During Simeon's administration, seven miracles are said to have occurred. A blessing rested (1) on the offering of the first fruits, (2) on the two sacrificial loaves, and (3) on the loaves of showbread, in that, although each priest received a portion no larger than an olive, he ate and was satiated without even consuming the whole of it; (4) the lot cast for God always came into the right hand; (5) the red thread around the neck of the goat or ram became white on Yom Kippur; (6) the light in the Temple never failed; and (7) the fire on the altar required but little wood to keep it burning.

The Mishnah records that during the priesthood of Simeon the Just, two red heifers were burnt at the sacrificial place built on the Mount of Olives.

Simeon is said to have held office for forty years.
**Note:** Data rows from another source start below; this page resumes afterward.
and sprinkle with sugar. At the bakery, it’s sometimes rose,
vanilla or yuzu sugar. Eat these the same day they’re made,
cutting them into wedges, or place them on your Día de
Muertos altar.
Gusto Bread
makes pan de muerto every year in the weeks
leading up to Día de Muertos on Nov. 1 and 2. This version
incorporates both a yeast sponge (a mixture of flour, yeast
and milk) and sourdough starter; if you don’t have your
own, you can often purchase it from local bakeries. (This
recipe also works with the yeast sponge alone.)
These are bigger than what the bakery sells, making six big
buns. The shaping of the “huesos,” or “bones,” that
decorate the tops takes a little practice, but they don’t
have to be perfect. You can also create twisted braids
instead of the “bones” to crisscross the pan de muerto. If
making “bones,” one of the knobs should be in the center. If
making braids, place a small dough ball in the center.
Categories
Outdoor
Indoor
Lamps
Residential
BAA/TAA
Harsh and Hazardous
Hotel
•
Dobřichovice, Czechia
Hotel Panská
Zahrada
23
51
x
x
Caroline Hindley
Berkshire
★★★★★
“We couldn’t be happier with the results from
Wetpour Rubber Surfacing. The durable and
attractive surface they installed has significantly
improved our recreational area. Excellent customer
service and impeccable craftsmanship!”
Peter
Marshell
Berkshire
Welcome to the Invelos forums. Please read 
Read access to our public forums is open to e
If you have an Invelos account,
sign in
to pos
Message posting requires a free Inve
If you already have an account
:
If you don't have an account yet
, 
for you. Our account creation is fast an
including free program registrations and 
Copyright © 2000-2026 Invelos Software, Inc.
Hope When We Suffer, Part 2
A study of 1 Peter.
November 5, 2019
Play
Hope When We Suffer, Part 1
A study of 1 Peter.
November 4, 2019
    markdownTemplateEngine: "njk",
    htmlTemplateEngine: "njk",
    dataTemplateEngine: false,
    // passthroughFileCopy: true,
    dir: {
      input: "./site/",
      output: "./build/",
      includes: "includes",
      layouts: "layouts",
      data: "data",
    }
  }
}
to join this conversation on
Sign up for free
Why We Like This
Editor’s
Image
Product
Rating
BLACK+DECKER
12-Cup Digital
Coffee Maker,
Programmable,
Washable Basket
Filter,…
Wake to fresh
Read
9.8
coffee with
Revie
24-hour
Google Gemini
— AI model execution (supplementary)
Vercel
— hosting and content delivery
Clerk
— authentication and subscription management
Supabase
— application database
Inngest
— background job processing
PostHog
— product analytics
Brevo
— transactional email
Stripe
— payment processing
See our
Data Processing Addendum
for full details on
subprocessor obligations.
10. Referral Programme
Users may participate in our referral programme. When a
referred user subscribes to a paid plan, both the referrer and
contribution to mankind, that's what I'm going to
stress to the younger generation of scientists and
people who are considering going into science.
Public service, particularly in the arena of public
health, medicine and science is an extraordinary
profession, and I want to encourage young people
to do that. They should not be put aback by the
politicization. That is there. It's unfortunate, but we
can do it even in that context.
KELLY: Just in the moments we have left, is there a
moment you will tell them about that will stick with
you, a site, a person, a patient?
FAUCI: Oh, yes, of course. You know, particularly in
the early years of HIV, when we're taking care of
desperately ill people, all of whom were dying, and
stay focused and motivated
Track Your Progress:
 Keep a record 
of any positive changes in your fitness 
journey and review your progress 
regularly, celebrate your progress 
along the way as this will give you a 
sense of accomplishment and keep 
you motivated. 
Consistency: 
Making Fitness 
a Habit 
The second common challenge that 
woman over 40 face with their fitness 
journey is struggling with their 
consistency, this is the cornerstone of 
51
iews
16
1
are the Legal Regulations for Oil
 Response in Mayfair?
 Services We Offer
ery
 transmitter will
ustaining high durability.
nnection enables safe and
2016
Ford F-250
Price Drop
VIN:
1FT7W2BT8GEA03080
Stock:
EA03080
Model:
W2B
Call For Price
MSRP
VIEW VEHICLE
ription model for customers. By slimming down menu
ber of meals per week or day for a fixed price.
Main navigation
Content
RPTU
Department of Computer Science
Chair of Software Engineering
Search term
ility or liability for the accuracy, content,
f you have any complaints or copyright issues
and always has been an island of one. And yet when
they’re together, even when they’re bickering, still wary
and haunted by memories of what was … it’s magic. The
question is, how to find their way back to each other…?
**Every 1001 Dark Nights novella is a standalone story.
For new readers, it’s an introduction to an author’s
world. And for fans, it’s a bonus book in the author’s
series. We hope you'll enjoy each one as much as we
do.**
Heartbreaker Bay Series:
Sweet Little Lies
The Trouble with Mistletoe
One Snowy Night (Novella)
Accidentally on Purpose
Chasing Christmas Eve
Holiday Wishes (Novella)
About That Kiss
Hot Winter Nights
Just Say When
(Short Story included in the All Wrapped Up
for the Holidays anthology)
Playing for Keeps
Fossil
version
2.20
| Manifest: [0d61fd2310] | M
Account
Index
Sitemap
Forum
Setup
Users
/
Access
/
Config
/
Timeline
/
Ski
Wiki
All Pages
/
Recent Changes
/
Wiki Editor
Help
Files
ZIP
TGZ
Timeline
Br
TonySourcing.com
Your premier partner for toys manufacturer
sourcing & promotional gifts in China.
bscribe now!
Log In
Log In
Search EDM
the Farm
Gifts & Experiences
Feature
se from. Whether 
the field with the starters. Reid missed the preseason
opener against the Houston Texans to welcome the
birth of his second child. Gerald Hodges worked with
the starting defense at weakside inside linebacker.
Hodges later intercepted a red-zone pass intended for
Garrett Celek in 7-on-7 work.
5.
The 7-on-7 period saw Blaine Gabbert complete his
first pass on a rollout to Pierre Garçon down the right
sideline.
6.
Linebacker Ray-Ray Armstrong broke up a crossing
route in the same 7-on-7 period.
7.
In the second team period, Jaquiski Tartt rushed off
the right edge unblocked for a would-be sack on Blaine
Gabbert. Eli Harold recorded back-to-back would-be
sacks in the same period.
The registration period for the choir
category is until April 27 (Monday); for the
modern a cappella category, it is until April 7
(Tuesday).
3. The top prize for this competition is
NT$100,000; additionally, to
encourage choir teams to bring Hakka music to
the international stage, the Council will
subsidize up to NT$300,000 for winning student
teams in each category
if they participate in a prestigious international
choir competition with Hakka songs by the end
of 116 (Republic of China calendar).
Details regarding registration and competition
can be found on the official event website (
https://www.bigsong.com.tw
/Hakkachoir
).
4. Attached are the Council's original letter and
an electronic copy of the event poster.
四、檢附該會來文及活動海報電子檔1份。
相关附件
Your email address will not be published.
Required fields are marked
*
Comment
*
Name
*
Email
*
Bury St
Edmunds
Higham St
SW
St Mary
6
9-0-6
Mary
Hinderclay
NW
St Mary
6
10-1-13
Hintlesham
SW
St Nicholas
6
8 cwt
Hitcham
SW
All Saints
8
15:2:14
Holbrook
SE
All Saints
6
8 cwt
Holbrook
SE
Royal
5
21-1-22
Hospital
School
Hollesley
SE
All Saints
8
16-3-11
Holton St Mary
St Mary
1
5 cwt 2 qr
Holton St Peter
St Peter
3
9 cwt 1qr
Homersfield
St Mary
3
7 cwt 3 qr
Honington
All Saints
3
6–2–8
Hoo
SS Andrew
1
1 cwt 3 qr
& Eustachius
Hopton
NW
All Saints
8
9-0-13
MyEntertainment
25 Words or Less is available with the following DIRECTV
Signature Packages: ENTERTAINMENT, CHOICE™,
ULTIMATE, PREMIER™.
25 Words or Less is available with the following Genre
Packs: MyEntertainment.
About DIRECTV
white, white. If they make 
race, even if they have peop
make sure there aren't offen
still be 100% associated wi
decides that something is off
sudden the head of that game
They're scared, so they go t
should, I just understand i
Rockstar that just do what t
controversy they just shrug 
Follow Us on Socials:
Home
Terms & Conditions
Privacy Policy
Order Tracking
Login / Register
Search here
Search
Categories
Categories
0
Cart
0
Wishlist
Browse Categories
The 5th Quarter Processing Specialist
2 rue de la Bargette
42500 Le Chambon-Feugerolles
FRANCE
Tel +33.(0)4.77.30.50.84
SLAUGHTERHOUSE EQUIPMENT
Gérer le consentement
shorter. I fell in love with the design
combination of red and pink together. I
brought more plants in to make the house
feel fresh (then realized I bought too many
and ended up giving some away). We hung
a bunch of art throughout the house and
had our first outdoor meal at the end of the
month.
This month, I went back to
On a certain Yom Kippur he came from the Holy of Holies in a sad mood, and when asked the reason, he replied that on every Yom Kippur a figure clothed in white had ushered him into the Holy of Holies and then had escorted him out. This time, however, the apparition had been clothed in black and had conducted him in, but had not led him out, a sign that this year was to be his last. He is said to have fallen ill soon after, for seven days, and died after Sukkot.

==Commemoration==
His personality, and the high esteem in which he was held, are shown by a poem in Sirach which compares him, at the moment of his exit from the Holy of Holies, to the sun, moon, and stars, and to the most magnificent plants. This poem appeared with certain changes in the Yom Kippur mussaf service, known by the title Mareh Kohen.

Without the presence of Shimon HaTzaddik among them, the Jewish people were no longer worthy of the miracles that had occurred during his lifetime. For this reason, following his death, the priests, refrained from blessing the Jewish people with the explicit name of God, the Tetragrammaton in the priestly blessing.

==Quotes==
- "The world exists through three things: the [Torah] Law, Service [Temple sacrifice, later replaced by prayer], and acts of loving kindness."